Daughter (age 3, 6am): “Mummy, I need some Calpol ‘cos I’ve got a tummy ache.”
Me (age 40, one eye open, hangover pending): “Calpol is not for tummy aches, it’s for temperatures and headaches.”
Daughter: “Well, my tummy has got a headache.”
Me: silent, unable to counter “child logic”.
There is something about a child’s impeccable logic which makes it very difficult to argue against. Of course, it is actually not logical at all but it is the conviction with which it is delivered and its ability to catch you totally unawares that makes it impossible to dispute.
It is exchanges such as this which make you realise that how children see the world is so different to how we see it. There is no sense of responsibility, no mistrust, no cynicism, no world-weariness to mould a child’s reactions. They say it how it is, how they see it. Many times when my children say something surprising, it makes me yearn to be a child again. It has always seemed very unfair to me that as adults we have largely forgotten those early days of childhood. It is ironic that our best days are confined to the deepest inaccessible recesses of our memory. We get sudden jolts of that wonderful childhood excitement and wonder. For me, it is the magic of Christmas which catapults me straight back into my childhood. It is almost a physical feeling as you see the world through your children’s eyes.
The simplicity of a child’s thought process is so clear and free from all the forces that affect our adult thought processes. Sometimes, their comments seem to be so left field but in their simplicity they reveal so much about the workings of a child’s mind.
My middle son asked me the other day “How did God make himself?”. I have to admit to being totally unprepared for this philosophical question, coming as it did in that 10 minute window of hell which is the mad scramble to get on the school run. It struck me as very interesting that my 6 year old son was pondering such deep questions at a time when I was picking up Shreddies from under my daughter’s chair and wondering whether I could get away with that good old favourite “pasta pesto” for the kids’ dinner that evening. I’m afraid I batted his question away with a “great question, I’ll have to give that some thought” – hoping to buy myself some time in which at best he would totally forget ever having asked the question and at worst I would have had time to dig out my bluffer’s guide to philosophy of religion.
Children do have a knack of asking or saying the most unexpected things at the most inopportune moments. I remember when I was 8 1/2 months pregnant with my daughter and I was heaving myself up the hill home from the shops with my sons (no doubt again pondering whether “pasta pesto” for the third time this week was tantamount to neglect) my elder son suddenly stopped and said, “When the baby is born, will it come out of your mouth?”. What do you say? Here I am, just minding my own business, wobbling up the hill like “Mr Blobby” (without the yellow spots) blissfully unaware that my son is contemplating the finer intricacies of the birthing process.

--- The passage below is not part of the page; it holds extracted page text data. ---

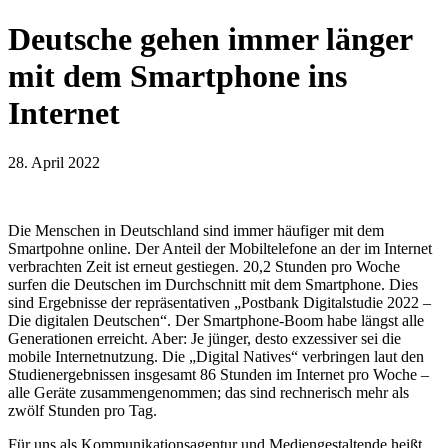
Deutsche gehen immer länger
mit dem Smartphone ins
Internet
28. April 2022
Die Menschen in Deutschland sind immer häufiger mit dem
Smartpohne online. Der Anteil der Mobiltelefone an der im Internet
verbrachten Zeit ist erneut gestiegen. 20,2 Stunden pro Woche
surfen die Deutschen im Durchschnitt mit dem Smartphone. Dies
sind Ergebnisse der repräsentativen „Postbank Digitalstudie 2022 –
Die digitalen Deutschen“. Der Smartphone-Boom habe längst alle
Generationen erreicht. Aber: Je jünger, desto exzessiver sei die
mobile Internetnutzung. Die „Digital Natives“ verbringen laut den
Studienergebnissen insgesamt 86 Stunden im Internet pro Woche –
alle Geräte zusammengenommen; das sind rechnerisch mehr als
zwölf Stunden pro Tag.
Für uns als Kommunikationsagentur und Mediengestaltende heißt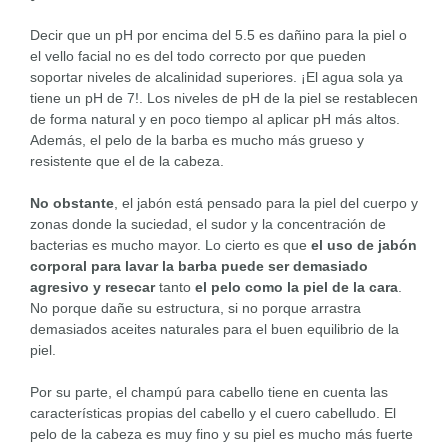
Decir que un pH por encima del 5.5 es dañino para la piel o
el vello facial no es del todo correcto por que pueden
soportar niveles de alcalinidad superiores. ¡El agua sola ya
tiene un pH de 7!. Los niveles de pH de la piel se restablecen
de forma natural y en poco tiempo al aplicar pH más altos.
Además, el pelo de la barba es mucho más grueso y
resistente que el de la cabeza.
No obstante
, el jabón está pensado para la piel del cuerpo y
zonas donde la suciedad, el sudor y la concentración de
bacterias es mucho mayor. Lo cierto es que
el uso de jabón
corporal para lavar la barba puede ser demasiado
agresivo y resecar
tanto
el pelo como la piel de la cara
.
No porque dañe su estructura, si no porque arrastra
demasiados aceites naturales para el buen equilibrio de la
piel.
Por su parte, el champú para cabello tiene en cuenta las
características propias del cabello y el cuero cabelludo. El
pelo de la cabeza es muy fino y su piel es mucho más fuerte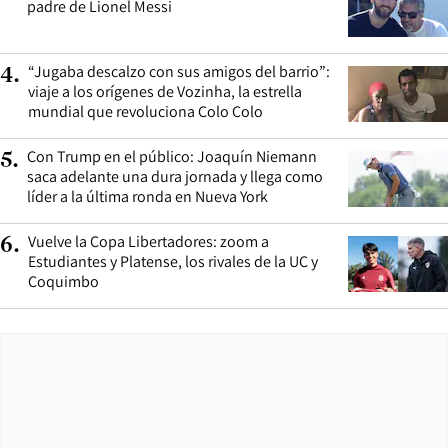
padre de Lionel Messi
“Jugaba descalzo con sus amigos del barrio”:
4
.
viaje a los orígenes de Vozinha, la estrella
mundial que revoluciona Colo Colo
Con Trump en el público: Joaquín Niemann
5
.
saca adelante una dura jornada y llega como
líder a la última ronda en Nueva York
Vuelve la Copa Libertadores: zoom a
6
.
Estudiantes y Platense, los rivales de la UC y
Coquimbo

I admired his logic but this was not the time for a full on discussion about giving birth which would inevitably lead on to the “how did the baby get there in the first place” conversation. I think I responded with a “It’s not quite like that, but not far off” sort of reply. In normal circumstances this would have been woefully inadequate but fortunately he had been distracted by the fact that his brother had stepped in dog poo which of course he found hysterically amusing and I found painfully unamusing as bending down to remove said dog poo, required a feat of almost impossible balance and acrobatic nature totally unsuited to someone in the late stages of pregnancy. Although I have to admit to being marginally grateful for whoever’s dog it was that chose to open its bowels on the pavement just there as it saved me from a complicated conversation with my son.
Despite the difficulties which these questions sometimes present, I absolutely love the randomness of their asking. Amongst the relentless routines and order of bringing up small children, there is something hugely refreshing and constantly surprising about the things they say and ask. The way they view the world is so unpredictable and we should celebrate this short period of their lives when they are not constrained by responsibility, awareness or cynicism. It is through our child’s thinking that we get glimpses of a long-forgotten childhood, of that very special time before awareness creeps in and permeates our thought processes and our responses to the world around us.